- Gene Seymour: He'll watch as space shuttle is flown above Capitol
- He says as a boy he was entranced with promise of space travel
- He says U.S. early space progress tracked with civil rights movement
- Seymour: Discovery's exit may signal end of America's capacity to dream
This morning, around 10 a.m., I was 10 years old again.
At that hour, the space shuttle Discovery, mounted atop a NASA jetliner, soared over Washington and the Capitol Mall on the way to its permanent home at the National Air and Space Museum's Steven F. Udvar-Hazy Center at Dulles International Airport.
I had walked over from my apartment complex toward Southwest Waterfront Park along the Potomac River to see this double-decker aircraft flying over my head, and stared agog at it like the goofy space-age nerd boy of 50 years ago, face pressed against a black-and-white television screen, listening, back then, to the voice of NASA media spokesman John "Shorty" Powers count backward to zero before a ballistic missile boosted a Project Mercury astronaut into low Earth orbit.
Back then, it was hard not to imagine that by 2012 we would have a permanent multinational lunar base from which ships with people would be traveling every other month to Mars -- and from there, maybe, to one of Jupiter's potentially habitable moons. We can see those things better than we once did, thanks to things like the Hubble Space Telescope, which wouldn't be working now unless people went up in shuttles for repairs and maintenance. But we're nowhere near being ready or, worse, willing to go there ourselves.
I have many friends who think that's just fine. They're a lot like the friends I had back in the '60s who believed I was a ninny for gaping at space walks and rendezvousing spaceships, while billions of those dollars were more urgently needed on the ground for such things as education. Maybe they're right, I sometimes thought.
I don't think that anymore, having read in "Space Chronicles" (Norton), a recently published collection of articles by astrophysicist and Hayden Planetarium director Neil deGrasse Tyson, that only 4% of the U.S. budget during the 1960s went toward meeting President John F. Kennedy's goal of landing men on the moon before 1970. He also writes that even with the shuttle program in place, along with all those satellite repair missions, the $100 million operating budget for NASA represents six years of the agency's total funding and that said funding amounts to "one half of one percent of [a U.S. citizen's] tax bill."
Which still sounds like too much to some. But think of what, ultimately, we're buying with that money. I'm not just talking about all that ancillary technology generated by space travel that eventually improves people's lives. I'm talking about something more intangible and, yet, more vital to our basic needs. Bear with me.
I believe it wasn't just coincidence that both the space race and the civil rights movement reached their respective apogees at roughly the same time: the late 1950s and early 1960s.

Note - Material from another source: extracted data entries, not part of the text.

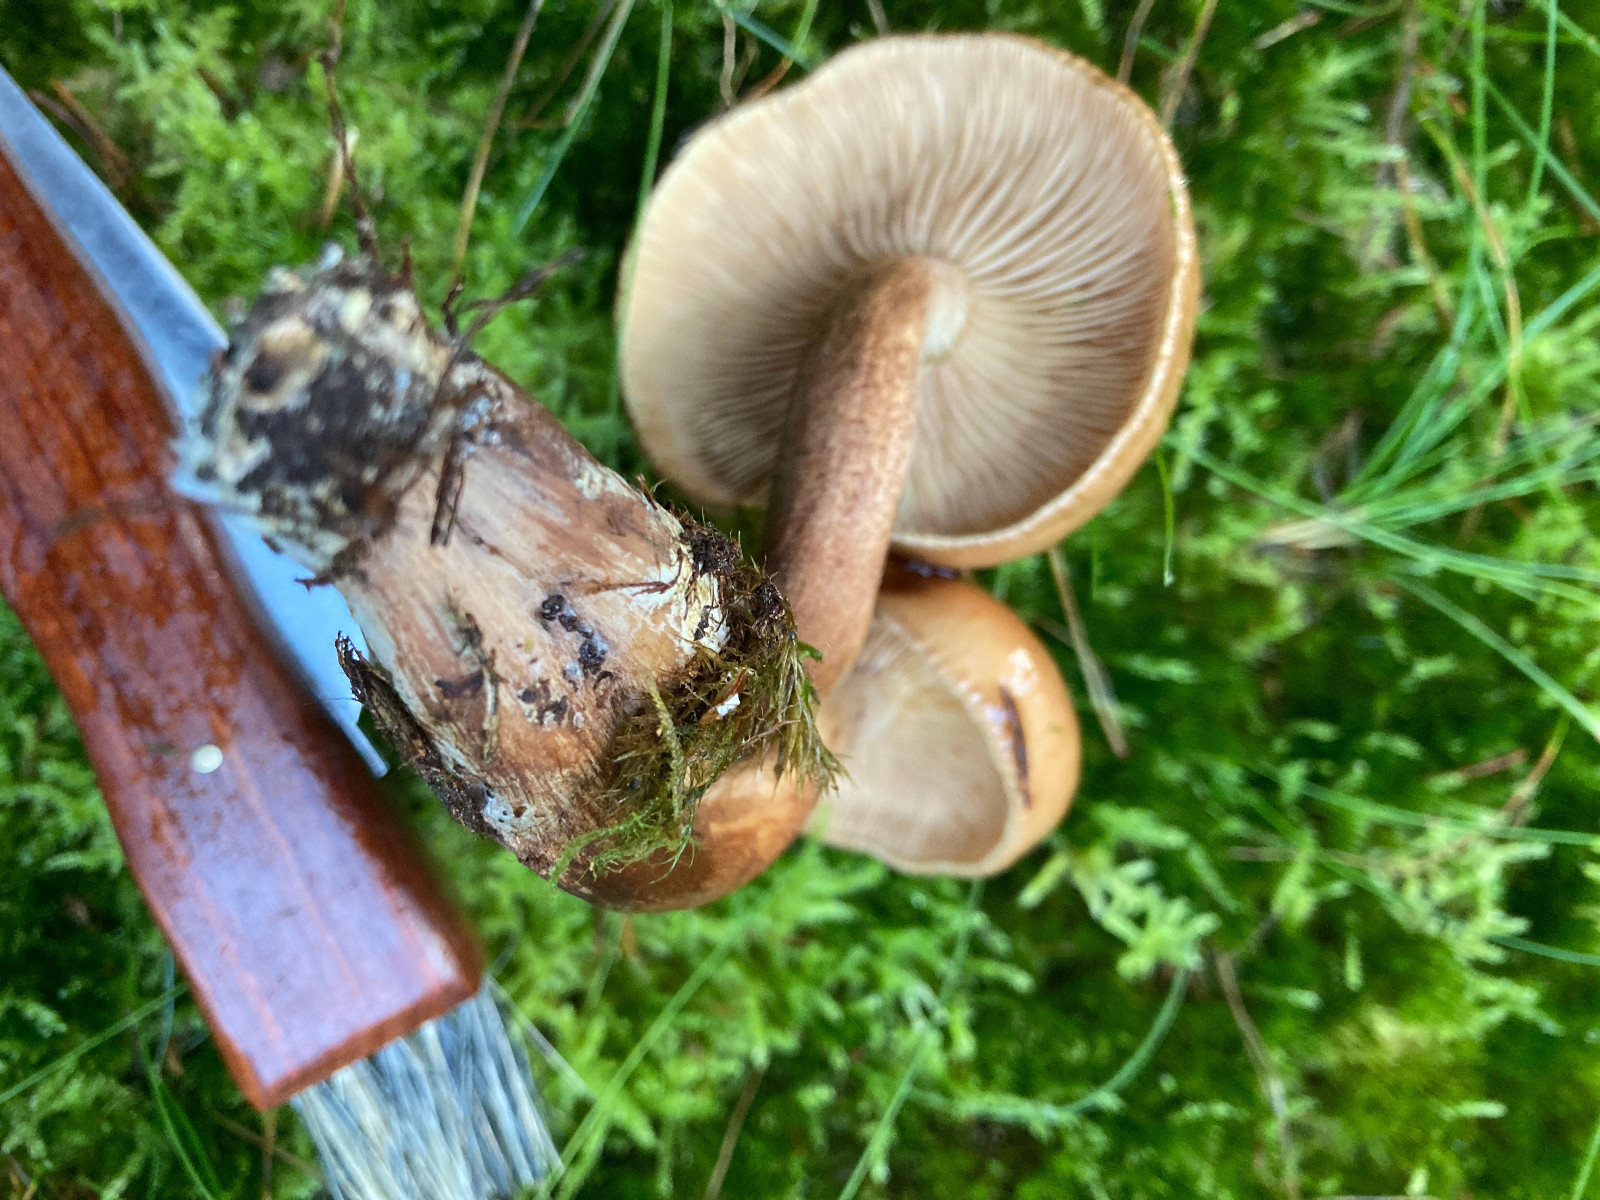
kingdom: Fungi
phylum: Basidiomycota
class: Agaricomycetes
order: Agaricales
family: Tricholomataceae
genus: Tricholoma
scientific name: Tricholoma fulvum
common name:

Think about the integration of Little Rock High School starting barely a month before the Russian launch of Sputnik, which galvanized the United States, pushing it toward not just sending its own satellites, but also getting busy with improving and funding math and science education.
I also think about the morning of May 5, 1961, the day that Alan Shepard was scheduled to become the first American to fly into space, an act that would help commit his country to a full-fledged moon race. That same morning, newspapers all over the country showed a picture of a bus set ablaze by white racists wishing to quell a movement by black and white civil rights activists to ensure racially integrated travel on interstate bus lines in the South.
At the time, the tendency was to think of such events as being at best mutually exclusive. I think they are now both logical and synchronous outgrowths of the human impulse to break down barriers and move ahead. The less afraid we are to think outside the box scientifically, the less afraid we are of other barriers, other things that constrict our natures. This week, Major League Baseball celebrated the 65th anniversary of Jackie Robinson breaking the color barrier on April 15, 1947. Seven months later, almost to the day, Chuck Yeager poked a hole in the sky with a rocket plane and broke the sound barrier.
I do not say one event led directly to the other (not necessarily, anyway). But I do think both were driven by the same insistent energy to fly higher, push harder, maybe even make ourselves better people in the very long run.
I will try very hard not to consider Discovery's last touchdown as the end of something, though I still fear it may signify the beginning of the end -- not just of a dream, but of our very capacity to dream.